Tanya’s most recent symptom is the loss of feeling in her feet.
“They could be soaking wet, hot, cold – I can’t tell,” she said. “I don’t find that I’m getting worse, but I think it’s my family and everything I do that keeps me up and standing still.”
Tanya’s MS reminds her of her love, and need, to volunteer.
“I know a lot of people say I need to slow down and to stop doing so much, but my brain says if I slow down and stop it’s going to just realize that’s how it’s supposed to be,” she said. “I do know when to slow down and when I need a break.”
That said, Tanya says sometimes she needs to just keep pushing.
“I feel like volunteer work gives me that ‘get up and go,’” she says. “It makes me think like I’m doing something with my life.”
Aside from being a mother, wife, daughter and friend, Tanya says she will continue to volunteer as long as she can.
She also continues to work, currently at Canadian Tire.
Since she was 15, Tanya has held a variety of jobs in Flin Flon. Her first job was with the Women’s Safe Haven. Since then, she has worked at various retail stores and restaurants.
The game
Another interest of Tanya’s is darts. She followed in the footsteps of her parents as she began playing the game at the age of five while still in Elliot Lake.
“I would be standing on a chair four feet away from the board and learning how to shoot,” she recalled.

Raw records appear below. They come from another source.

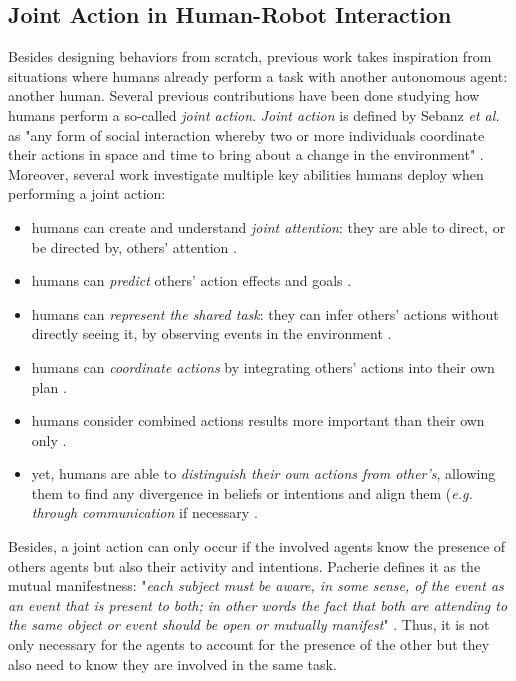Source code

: \documentclass[a4paper,11pt,twoside]{StyleThese}
\begin{document}
\subsection{Joint Action in Human-Robot Interaction}

Besides designing behaviors from scratch, previous work takes inspiration from situations where humans already perform a task with another autonomous agent: another human. Several previous contributions have been done studying how humans perform a so-called \textit{joint action}. \textit{Joint action} is defined by Sebanz \textit{et al.} as "any form of social interaction whereby two or more individuals coordinate their actions in space and time to bring about a change in the environment" \cite{sebanz2006joint}. Moreover, several work investigate multiple key abilities humans deploy when performing a joint action:
\begin{itemize}
\item humans can create and understand \textit{joint attention}: they are able to direct, or be directed by, others' attention \cite{pacherie_phenomenology_2011, sebanz2006joint}.
\item humans can \textit{predict} others' action effects and goals \cite{tomasello2005understanding, sebanz2006joint}.
\item humans can \textit{represent the shared task}: they can infer others' actions without directly seeing it, by observing events in the environment \cite{knoblich2011psychological, sebanz2006joint}.
\item humans can \textit{coordinate actions} by integrating others' actions into their own plan \cite{sebanz2006joint}.
\item humans consider combined actions results more important than their own only \cite{sebanz2006joint}.
\item yet, humans are able to \textit{distinguish their own actions from other's}, allowing them to find any divergence in beliefs or intentions and align them (\textit{e.g. through communication} if necessary \cite{pacherie_phenomenology_2011}.
\end{itemize}

Besides, a joint action can only occur if the involved agents know the presence of others agents but also their activity and intentions. Pacherie defines it as the mutual manifestness: "\textit{each subject must be aware, in some sense, of the event as an event that is present to both; in other words the fact that both are attending to the same object or event should be open or mutually manifest}" \cite{pacherie_phenomenology_2011}. Thus, it is not only necessary for the agents to account for the presence of the other but they also need to know they are involved in the same task.
\end{document}

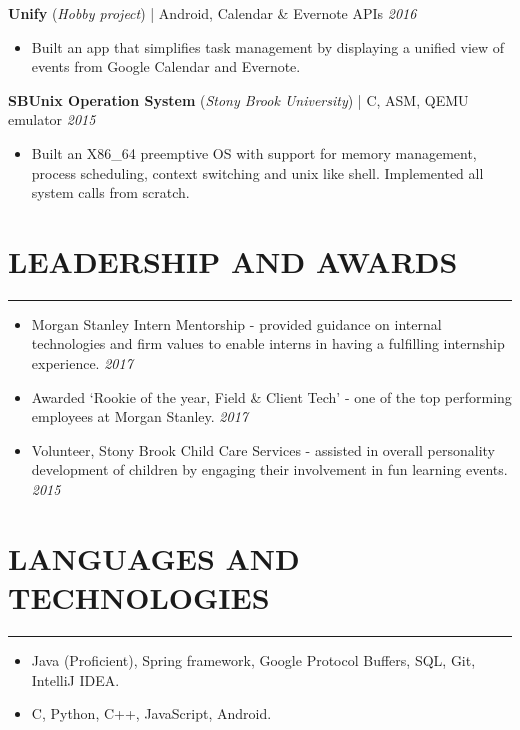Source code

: \documentclass[12pt]{article}
\newcommand{\sectionHeading}[1]{
\section*{\small{#1}}
\vspace{-8pt}
\hrule
\vspace{8pt}
}
\newcommand {\projectSectionSubheading}[4]{
    \noindent \small{\textbf{#1} (\textit{#2}) | #3 \hfill \textit{#4}} \\
    \vspace{-20pt}
}
\newcommand{\sectionListStart}{
    \begin{itemize}[label={\small{\textbullet}}, leftmargin=20pt] %
}
\newcommand{\sectionListEnd}{\end{itemize}}
\newcommand{\sectionListItem}[1]{\item \small{#1}}
\newcommand{\sectionListItemWithDate}[2]{\item \small{#1 \hfill \textit{#2}} \\\vspace{-10pt}}
\begin{document}
\projectSectionSubheading{Unify}{Hobby project}{Android, Calendar \& Evernote APIs}{2016}
\sectionListStart
    \sectionListItem
        Built an app that simplifies task management by displaying a unified view of events from Google Calendar and Evernote.
\sectionListEnd

\projectSectionSubheading{SBUnix Operation System}{Stony Brook University}{C, ASM, QEMU emulator}{2015}
\sectionListStart
    \sectionListItem
        Built an X86\_64 preemptive OS with support for memory management, process scheduling, context switching and unix like shell. Implemented all system calls from scratch. 
        

\sectionListEnd

\sectionHeading{LEADERSHIP AND AWARDS}
\sectionListStart
    \sectionListItemWithDate
        {Morgan Stanley Intern Mentorship - provided guidance on internal technologies and firm values to enable interns in having a fulfilling internship experience.}{2017} 
    \sectionListItemWithDate
        {Awarded `Rookie of the year, Field \& Client Tech' - one of the top performing employees at Morgan Stanley.}{2017}
    \sectionListItemWithDate
        {Volunteer, Stony Brook Child Care Services - assisted in overall personality development of children by engaging their involvement in fun learning events.}{2015}
\sectionListEnd

\sectionHeading{LANGUAGES AND TECHNOLOGIES}
\sectionListStart
    \sectionListItem
        Java (Proficient), Spring framework, Google Protocol Buffers, SQL, Git, IntelliJ IDEA.
    \sectionListItem
        C, Python, C++, JavaScript, Android. 
\sectionListEnd

\end{document}
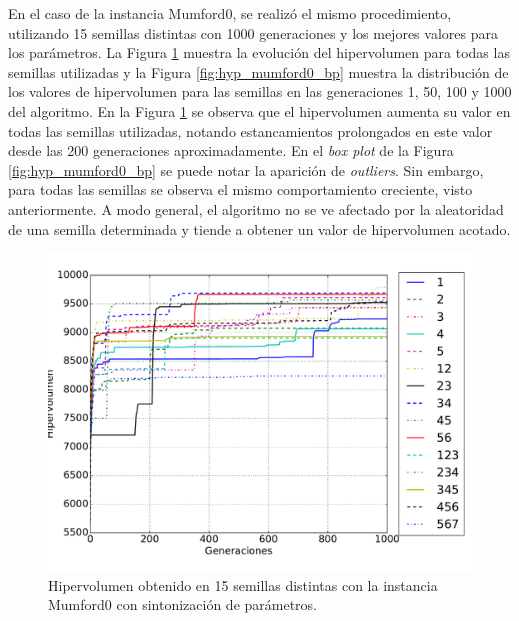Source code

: En el caso de la instancia Mumford0, se realizó el mismo procedimiento, utilizando 15 semillas distintas con 1000 generaciones y los mejores valores  para los parámetros. La Figura \ref{fig:hyp_mumford0} muestra la evolución del hipervolumen para todas las semillas utilizadas y la Figura \ref{fig:hyp_mumford0_bp} muestra la distribución de los valores de hipervolumen para las semillas en las generaciones 1, 50, 100 y 1000 del algoritmo. En la Figura \ref{fig:hyp_mumford0} se observa que el hipervolumen aumenta su valor en todas las semillas utilizadas, notando estancamientos prolongados en este valor desde las 200 generaciones aproximadamente. En el \textit{box plot} de la Figura \ref{fig:hyp_mumford0_bp} se puede notar la aparición de \textit{outliers}. Sin embargo, para todas las semillas se observa el mismo comportamiento creciente, visto anteriormente. A modo general, el algoritmo no se ve afectado por la aleatoridad de una semilla determinada y tiende a obtener un valor de hipervolumen acotado.

\begin{figure}[!htb]
\centering
\includegraphics[width=\textwidth]{img/hyp_Mumford0}
\caption{Hipervolumen obtenido en 15 semillas distintas con la instancia Mumford0 con sintonización de parámetros.}
\label{fig:hyp_mumford0}
\end{figure}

When the Nash family moved to Flin Flon, there wasn’t an organization that allowed children to play darts.
So Kevin Nash, Tanya’s father, along with a few other Flin Flonners got together and formed a league for the youth. The next hurdle was finding a location.
“There was a group of about 15 of us,” Tanya said, “and we used to go every Tuesday night and alternate between houses.”
Tanya progressed quickly in the game as she earned titles locally, regionally, provincially and nationally.
At the age of 17, she was a member of the 1999 World Cup team in Durban, South Africa, representing Canada. She placed roughly fifth among 19 countries with youth representation.
Tanya continued to play in Flin Flon, but put her darts down to raise a family. She has since picked them back up, but will only be playing as her schedule allows.
Whether through sports, volunteering or persevering in the face of adversity, Tanya Benoit is truly leaving her mark on her community.